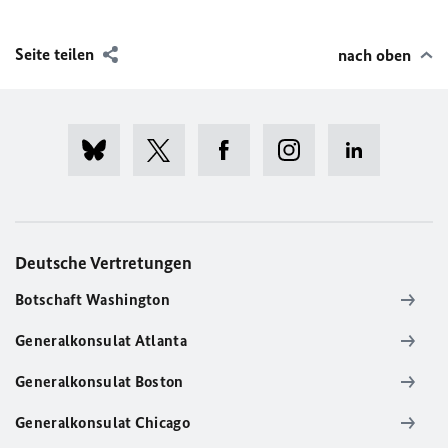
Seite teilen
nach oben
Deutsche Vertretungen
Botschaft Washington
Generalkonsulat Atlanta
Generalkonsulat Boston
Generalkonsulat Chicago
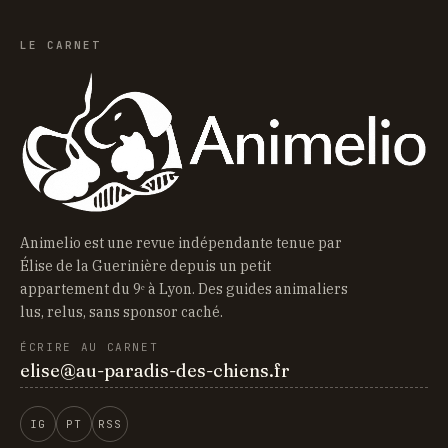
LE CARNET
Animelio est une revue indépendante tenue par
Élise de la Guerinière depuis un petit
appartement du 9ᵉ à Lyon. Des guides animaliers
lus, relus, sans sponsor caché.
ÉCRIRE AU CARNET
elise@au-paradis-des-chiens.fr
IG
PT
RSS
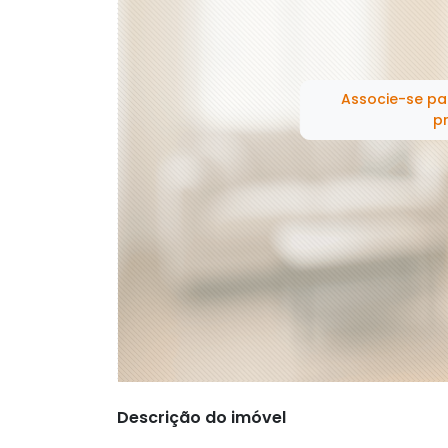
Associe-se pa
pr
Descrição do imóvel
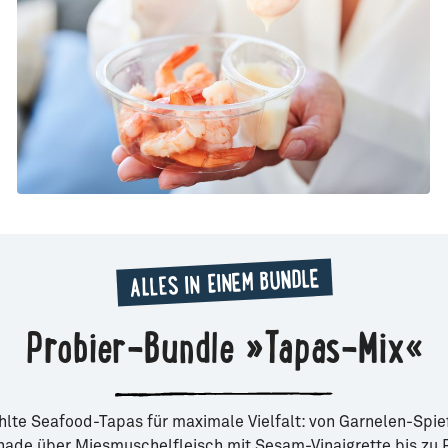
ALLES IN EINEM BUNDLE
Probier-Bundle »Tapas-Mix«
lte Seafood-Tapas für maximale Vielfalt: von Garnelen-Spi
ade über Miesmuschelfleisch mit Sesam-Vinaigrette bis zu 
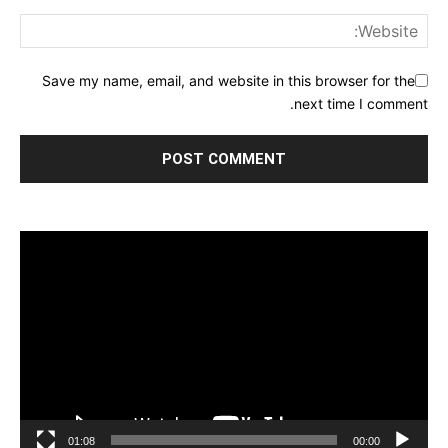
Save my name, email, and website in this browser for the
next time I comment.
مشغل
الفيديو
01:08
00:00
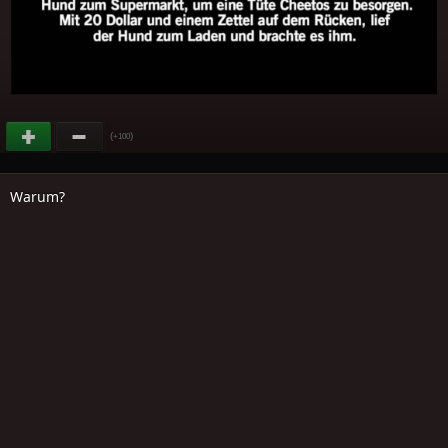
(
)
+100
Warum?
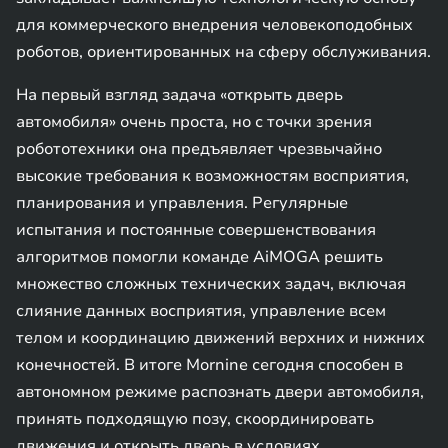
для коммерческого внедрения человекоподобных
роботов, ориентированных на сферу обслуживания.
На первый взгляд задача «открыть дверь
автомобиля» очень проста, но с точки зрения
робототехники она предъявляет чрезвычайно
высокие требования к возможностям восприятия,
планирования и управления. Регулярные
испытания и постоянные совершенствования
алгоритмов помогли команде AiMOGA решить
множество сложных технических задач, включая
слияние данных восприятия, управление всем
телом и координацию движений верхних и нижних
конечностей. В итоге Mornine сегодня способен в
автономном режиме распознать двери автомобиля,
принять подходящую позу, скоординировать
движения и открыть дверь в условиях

************

◆ Description of the task ◆
For the string "Generalkonsulat", give the number of lines in the entries that contain it, with no other words.

◆ Answer to this task ◆
3